Ein schönes Bild für dieses Ringen ist der Kampf des alttestamentlichen Erzvaters Jakob mit einem Unbekannten am Fluß Jabbok. Nachdem beide die ganze Nacht miteinander gerungen hatten, ohne dass der eine den anderen überwinden konnte, bittet der Fremde schließlich kurz vor Tagesanbruch, dass Jakob ihn loslassen soll. Doch Jakob entgegnet:
„Ich lasse sich nicht, du segnest mich denn.“ (1Mose 32,27)
Dieses Ringen mit Gott ist im Grunde ein Ringen um einen neuen Zugang zu und ein neues Bild von Gott. Es schließt den Abschied von vertrauten, aber nicht mehr tragfähigen Vorstellungen und Gewohnheiten ein und damit auch die Bereitschaft, neue Wege zu gehen. Das kann schmerzhaft, verunsichernd und anstrengend sein.
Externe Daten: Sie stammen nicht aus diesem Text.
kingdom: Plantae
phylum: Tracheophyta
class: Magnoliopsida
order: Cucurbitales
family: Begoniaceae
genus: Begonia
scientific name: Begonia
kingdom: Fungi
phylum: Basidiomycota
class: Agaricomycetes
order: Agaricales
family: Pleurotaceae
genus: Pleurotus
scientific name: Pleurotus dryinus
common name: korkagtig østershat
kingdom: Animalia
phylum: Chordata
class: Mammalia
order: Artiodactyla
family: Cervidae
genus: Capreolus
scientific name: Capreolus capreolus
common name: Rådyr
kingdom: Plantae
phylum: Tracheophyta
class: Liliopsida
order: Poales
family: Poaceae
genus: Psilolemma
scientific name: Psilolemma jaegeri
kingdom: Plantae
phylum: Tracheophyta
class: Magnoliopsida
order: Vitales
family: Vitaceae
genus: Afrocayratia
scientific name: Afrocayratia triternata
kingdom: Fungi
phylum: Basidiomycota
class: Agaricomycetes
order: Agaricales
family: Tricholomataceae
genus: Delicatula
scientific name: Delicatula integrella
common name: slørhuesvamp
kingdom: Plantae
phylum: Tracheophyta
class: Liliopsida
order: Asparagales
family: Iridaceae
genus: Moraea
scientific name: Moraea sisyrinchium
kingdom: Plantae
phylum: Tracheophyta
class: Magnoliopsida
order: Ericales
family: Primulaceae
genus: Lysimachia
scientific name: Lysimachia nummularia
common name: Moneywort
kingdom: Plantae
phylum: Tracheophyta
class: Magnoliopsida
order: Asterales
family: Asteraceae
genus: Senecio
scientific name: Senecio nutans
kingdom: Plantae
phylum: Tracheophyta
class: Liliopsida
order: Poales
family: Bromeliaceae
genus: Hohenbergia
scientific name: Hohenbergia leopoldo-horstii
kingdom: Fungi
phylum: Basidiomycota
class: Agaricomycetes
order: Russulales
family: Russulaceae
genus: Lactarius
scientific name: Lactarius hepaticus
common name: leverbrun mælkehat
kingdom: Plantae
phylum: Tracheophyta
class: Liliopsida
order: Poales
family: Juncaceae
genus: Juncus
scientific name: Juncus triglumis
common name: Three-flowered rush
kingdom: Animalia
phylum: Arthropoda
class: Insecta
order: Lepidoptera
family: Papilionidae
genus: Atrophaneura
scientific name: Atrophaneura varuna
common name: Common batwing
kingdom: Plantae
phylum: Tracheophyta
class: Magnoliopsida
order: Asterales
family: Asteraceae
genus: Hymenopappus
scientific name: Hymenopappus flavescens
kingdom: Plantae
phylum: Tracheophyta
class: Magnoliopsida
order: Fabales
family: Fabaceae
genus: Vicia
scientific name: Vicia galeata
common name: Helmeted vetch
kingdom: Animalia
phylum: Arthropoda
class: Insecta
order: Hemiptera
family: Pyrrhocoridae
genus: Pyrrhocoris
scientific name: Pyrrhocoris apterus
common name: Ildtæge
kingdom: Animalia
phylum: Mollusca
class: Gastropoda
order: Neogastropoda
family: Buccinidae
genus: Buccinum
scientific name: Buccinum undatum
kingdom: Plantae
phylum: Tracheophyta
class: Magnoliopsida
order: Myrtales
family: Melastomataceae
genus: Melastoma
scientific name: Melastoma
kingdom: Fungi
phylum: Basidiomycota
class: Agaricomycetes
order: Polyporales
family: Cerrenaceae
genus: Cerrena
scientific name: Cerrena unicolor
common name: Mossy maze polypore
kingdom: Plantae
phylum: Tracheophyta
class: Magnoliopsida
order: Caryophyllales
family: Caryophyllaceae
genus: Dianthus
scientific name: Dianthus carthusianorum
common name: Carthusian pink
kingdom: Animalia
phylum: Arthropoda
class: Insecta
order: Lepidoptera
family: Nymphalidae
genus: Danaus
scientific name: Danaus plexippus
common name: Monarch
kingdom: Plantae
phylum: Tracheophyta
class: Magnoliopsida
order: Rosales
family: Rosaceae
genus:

Doch das ist ein ganz natürlicher Prozess, den wir in allen wichtigen Bereichen unseres Lebens finden. Sollte ausgerechnet der Glaube vom Lernen, von Entwicklung und Wachstum ausgenommen sein?

Reifes Beten ist immer auch ein Fragen nach Gott, ein Suchen nach neuen Möglichkeiten, die alten Beschränkungen und Hindernisse im Verhältnis zu ihm zu überwinden, ein Hören auf sein Wort und die Bereitschaft, sich selbst verändern zu lassen.
Reifes Beten fordert nicht: Lieber Gott, mach es doch so, wie ich es am liebsten hätte.
Reifes Beten sagt: Dein Wille geschehe. Hilf, dass ich ihn erkennen und so damit umzugehen lerne, dass es dir zur Ehre und zum Wohl der Menschen dient. Herr, mache mich zu einem Instrument deines Heils.
Solches reife Beten ist kein Ersatz für notwendiges Handeln, sondern oft geradezu der Grund und die Kraftquelle zu seiner Ermöglichung. Dort, wo es wirklich schwer wird und der nur auf sich selbst vertrauende Mensch an seine Grenzen kommt, dort hilft und trägt das reife Gebet wirklich und wirksam weiter.
In diesem Sinne lässt sich auch das Wort verstehen, das Reinhold Schneider im Jahre 1936 an den Anfang eines großen Gedichtes stellte: Allein den Betern kann es noch gelingen das Schwert ob unsern Häuptern aufzuhalten.

Solches Beten führt zu der Gewissheit, dass wir nicht von Gott verlassen sind, sondern uns auf ihn, der höher ist als unsere Vernunft verlassen können. Wie von selbst führt der Weg solchen Betens dann zu dem Lobpreis unseres Wochenspruchs: Gelobt sei Gott, der meine Gebet nicht verwirft noch seine Güte von mir wendet.